The Mass began with a message from Pope Benedict XVI from Rome, transmitted on giant screens. The Pope encouraged Spaniards to continue defending life and family in this difficult hour. The celebration was presided over by the Archbishop of Madrid, Antonio Cardinal Maria Rouco Varela, alongside 30 bishops and more than 300 priests. So large was the Mass that 500 stations for the distribution of communion were necessary.

Families from all over Spain were present, undeterred by the cold weather. Their intention was two-fold: to celebrate the family, and to show society that many Spainiards still disagree with the government’s anti-life policies, which include greater access to abortion, euthanasia, among others.

The Cardinal spoke courageously and clearly, saying that it is “possible and urgent to overcome the culture of the death with the culture of life.” He continued, saying that “it is shocking, the number of those sacrificed to the overwhelming cruelty of abortion, one of the most terrible blights on our time, a time so proud of itself and its progress.”

The emotional applause of the massed crowd was deafening—more than a million souls begging for an end to the terrible crime of abortion.

But not everything that transpired that day was friendly to the pro-life cause.

That same morning, few kilometers away, a group of young people carried out a peaceful gathering (like many others who were carried out all over Spain) in front of the Dator Clinic, a notorious Spanish abortion center. They arrived early, put white crosses in the ground and sat down on the sidewalk, where they remained without doing anything else. Police were present, but the pro-life protesters were determined not to give them the smallest excuse to act.

It turned out that the police did not need to wait for a reason.

All at once, without any provocation, they began to attack the seated boys and girls. The aggression increased until they arrested Jesús Poveda, doctor and university professor, and a pro-life girl named Silvia. They threw Jesús to the floor and handcuffed him, took them both to the police department. According to the police report, those they arrested had “jumped over the security cord,” which is impossible, since all were seated at the time of the police attack.

In the evening both were set free, but only after being charged with aggression against authority. In order to avoid the interpretations to which situations like this are prone, we have made available two testimonies that show the police brutality.

The first is a series of photos taken by Ignacio Arsuaga from HazteOir.com (who had to protect his camera from police, who threatened to destroy it. The second is footage from a TV channel, which shows the peacefulness of the march, and the violence of the police, who pinned Jesús Poveda to the floor and handcuffed like a criminal.

All this did not pass unnoticed by Spain’s socialist government, led by president Zapatero.

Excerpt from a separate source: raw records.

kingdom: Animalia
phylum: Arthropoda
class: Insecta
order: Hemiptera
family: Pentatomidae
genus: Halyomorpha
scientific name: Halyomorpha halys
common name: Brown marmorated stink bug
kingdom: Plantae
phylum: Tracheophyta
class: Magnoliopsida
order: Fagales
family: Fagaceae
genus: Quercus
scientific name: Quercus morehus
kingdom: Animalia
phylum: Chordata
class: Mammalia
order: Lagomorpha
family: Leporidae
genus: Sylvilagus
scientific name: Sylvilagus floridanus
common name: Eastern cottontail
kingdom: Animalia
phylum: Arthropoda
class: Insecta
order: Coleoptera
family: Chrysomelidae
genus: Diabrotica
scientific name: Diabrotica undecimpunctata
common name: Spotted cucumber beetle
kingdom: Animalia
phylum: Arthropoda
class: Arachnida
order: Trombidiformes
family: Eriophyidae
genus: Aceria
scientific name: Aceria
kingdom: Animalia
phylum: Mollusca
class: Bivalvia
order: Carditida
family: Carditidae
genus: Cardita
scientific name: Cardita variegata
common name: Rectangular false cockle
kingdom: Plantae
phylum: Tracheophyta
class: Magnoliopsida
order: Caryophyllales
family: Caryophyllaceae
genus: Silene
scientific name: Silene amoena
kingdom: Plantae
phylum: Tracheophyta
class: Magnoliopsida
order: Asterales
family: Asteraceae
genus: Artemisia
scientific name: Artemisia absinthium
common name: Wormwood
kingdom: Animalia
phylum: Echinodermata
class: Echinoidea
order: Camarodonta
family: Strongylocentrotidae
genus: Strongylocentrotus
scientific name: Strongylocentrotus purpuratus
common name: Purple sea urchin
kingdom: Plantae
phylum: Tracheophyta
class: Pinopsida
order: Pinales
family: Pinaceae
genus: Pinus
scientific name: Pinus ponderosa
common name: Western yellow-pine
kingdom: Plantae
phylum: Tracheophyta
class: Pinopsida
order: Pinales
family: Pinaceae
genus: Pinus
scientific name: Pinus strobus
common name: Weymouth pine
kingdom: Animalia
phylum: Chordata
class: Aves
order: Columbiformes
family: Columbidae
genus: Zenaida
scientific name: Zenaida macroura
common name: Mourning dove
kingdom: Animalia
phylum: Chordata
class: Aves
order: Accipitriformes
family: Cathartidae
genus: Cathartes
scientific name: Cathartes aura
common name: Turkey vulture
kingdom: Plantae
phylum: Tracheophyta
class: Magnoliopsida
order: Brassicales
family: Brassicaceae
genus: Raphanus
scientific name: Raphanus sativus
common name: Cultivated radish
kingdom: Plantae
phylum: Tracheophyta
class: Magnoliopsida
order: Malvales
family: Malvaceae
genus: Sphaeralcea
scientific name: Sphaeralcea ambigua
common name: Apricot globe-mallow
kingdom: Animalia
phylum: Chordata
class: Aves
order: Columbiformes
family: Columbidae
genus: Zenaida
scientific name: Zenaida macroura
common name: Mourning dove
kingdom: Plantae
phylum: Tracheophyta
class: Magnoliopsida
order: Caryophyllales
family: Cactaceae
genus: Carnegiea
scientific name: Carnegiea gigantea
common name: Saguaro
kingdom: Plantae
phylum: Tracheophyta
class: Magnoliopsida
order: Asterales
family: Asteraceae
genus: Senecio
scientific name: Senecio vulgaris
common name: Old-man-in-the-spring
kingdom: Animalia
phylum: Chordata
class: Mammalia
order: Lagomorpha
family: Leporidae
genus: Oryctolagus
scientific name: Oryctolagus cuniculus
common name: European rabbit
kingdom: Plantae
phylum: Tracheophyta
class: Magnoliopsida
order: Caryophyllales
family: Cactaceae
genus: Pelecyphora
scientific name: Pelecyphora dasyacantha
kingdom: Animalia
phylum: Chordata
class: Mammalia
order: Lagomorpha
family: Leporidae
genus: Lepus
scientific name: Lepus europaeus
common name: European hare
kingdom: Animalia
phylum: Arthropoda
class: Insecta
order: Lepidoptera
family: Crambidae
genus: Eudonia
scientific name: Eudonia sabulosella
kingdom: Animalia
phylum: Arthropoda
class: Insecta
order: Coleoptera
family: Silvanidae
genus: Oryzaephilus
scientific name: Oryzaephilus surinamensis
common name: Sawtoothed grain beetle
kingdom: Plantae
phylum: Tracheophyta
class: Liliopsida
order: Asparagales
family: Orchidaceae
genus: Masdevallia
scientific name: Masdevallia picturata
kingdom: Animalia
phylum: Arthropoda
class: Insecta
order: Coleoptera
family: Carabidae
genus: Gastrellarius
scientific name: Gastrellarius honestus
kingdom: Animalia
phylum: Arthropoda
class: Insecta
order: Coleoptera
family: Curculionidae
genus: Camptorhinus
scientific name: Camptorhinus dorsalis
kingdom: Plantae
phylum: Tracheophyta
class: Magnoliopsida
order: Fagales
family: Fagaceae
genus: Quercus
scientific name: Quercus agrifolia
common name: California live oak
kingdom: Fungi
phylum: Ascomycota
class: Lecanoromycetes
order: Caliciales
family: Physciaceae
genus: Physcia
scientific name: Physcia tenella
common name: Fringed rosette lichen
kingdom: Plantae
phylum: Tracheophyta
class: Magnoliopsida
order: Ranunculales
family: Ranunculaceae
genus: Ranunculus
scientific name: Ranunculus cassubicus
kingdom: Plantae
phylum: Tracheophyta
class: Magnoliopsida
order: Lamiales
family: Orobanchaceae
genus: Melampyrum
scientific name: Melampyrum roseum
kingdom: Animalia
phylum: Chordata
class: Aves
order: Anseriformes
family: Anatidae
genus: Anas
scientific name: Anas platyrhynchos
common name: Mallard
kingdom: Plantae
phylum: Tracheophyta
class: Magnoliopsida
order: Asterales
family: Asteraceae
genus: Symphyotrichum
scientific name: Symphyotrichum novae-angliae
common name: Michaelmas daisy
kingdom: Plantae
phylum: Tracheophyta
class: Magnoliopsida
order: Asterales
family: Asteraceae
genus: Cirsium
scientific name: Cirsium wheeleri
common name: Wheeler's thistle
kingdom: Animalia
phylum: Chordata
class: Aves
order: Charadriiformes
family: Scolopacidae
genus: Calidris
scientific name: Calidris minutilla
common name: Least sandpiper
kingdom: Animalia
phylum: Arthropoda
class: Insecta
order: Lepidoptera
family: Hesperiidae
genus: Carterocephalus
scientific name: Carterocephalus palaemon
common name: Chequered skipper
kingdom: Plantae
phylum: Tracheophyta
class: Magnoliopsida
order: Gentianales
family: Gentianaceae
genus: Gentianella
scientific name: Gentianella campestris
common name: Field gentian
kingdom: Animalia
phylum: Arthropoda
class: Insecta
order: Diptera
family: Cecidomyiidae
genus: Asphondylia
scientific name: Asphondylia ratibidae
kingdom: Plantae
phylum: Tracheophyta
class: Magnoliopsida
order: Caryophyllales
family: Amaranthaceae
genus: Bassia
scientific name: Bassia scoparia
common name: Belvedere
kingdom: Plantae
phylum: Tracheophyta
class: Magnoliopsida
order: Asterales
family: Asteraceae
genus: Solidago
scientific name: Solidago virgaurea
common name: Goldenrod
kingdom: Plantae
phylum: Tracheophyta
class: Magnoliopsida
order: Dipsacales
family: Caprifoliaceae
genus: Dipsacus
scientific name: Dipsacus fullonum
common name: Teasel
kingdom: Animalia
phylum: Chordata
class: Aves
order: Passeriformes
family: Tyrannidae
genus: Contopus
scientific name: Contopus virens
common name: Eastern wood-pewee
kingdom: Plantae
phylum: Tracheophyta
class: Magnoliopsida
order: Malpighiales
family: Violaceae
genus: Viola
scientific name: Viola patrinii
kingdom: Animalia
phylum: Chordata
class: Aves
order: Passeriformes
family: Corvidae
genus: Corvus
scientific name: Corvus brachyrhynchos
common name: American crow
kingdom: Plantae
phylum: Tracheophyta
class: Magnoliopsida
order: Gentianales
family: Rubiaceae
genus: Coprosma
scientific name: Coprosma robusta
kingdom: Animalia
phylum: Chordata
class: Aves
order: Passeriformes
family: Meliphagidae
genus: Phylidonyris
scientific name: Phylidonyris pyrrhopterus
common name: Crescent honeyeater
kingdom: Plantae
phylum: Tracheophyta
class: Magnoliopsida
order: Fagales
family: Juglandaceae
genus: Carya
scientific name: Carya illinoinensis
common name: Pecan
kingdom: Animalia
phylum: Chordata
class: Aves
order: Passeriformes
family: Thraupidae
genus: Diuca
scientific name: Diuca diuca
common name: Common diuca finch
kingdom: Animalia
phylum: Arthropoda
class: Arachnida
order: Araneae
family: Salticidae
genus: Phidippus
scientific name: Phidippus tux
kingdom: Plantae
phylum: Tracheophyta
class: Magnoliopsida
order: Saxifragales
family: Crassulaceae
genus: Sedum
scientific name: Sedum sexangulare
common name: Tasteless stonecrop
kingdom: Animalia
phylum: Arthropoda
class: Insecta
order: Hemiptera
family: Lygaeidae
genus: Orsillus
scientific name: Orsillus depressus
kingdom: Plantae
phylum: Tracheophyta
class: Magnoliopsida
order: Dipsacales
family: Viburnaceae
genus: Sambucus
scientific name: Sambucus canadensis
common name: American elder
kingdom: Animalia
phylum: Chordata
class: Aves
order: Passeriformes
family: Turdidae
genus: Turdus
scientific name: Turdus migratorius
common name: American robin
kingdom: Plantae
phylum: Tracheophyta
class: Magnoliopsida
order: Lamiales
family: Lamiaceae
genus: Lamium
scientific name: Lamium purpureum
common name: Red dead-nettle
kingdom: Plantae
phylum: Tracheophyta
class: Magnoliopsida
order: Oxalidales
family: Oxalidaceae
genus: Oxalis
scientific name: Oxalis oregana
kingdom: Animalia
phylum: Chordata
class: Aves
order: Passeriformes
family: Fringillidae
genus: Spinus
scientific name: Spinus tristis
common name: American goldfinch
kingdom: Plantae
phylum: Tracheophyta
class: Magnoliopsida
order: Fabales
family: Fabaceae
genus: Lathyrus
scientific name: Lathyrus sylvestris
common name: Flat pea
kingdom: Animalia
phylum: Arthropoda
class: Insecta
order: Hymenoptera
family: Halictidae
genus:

To counter the powerful words of Cardinal Rouco, members of the Zapatero’s party publicly ramped up their pro-abortion rhetoric. According to statements given to EuropaPress, Ramon Jáuregui, secretary of the socialist majority in the congress, intends to push legislation that will make abortion legal in the first 12 weeks of gestation, solely according to the wish of the mother. No further reason will be required (see the video).

To say the least, this law, if passed, will favor abortion businesses like the Dator Clinic.

As a result of the weekend, it is clear that an epic battle has begun in Spain, a battle within the larger culture war. In this war, as usual, the most vulnerable in society are the first at risk.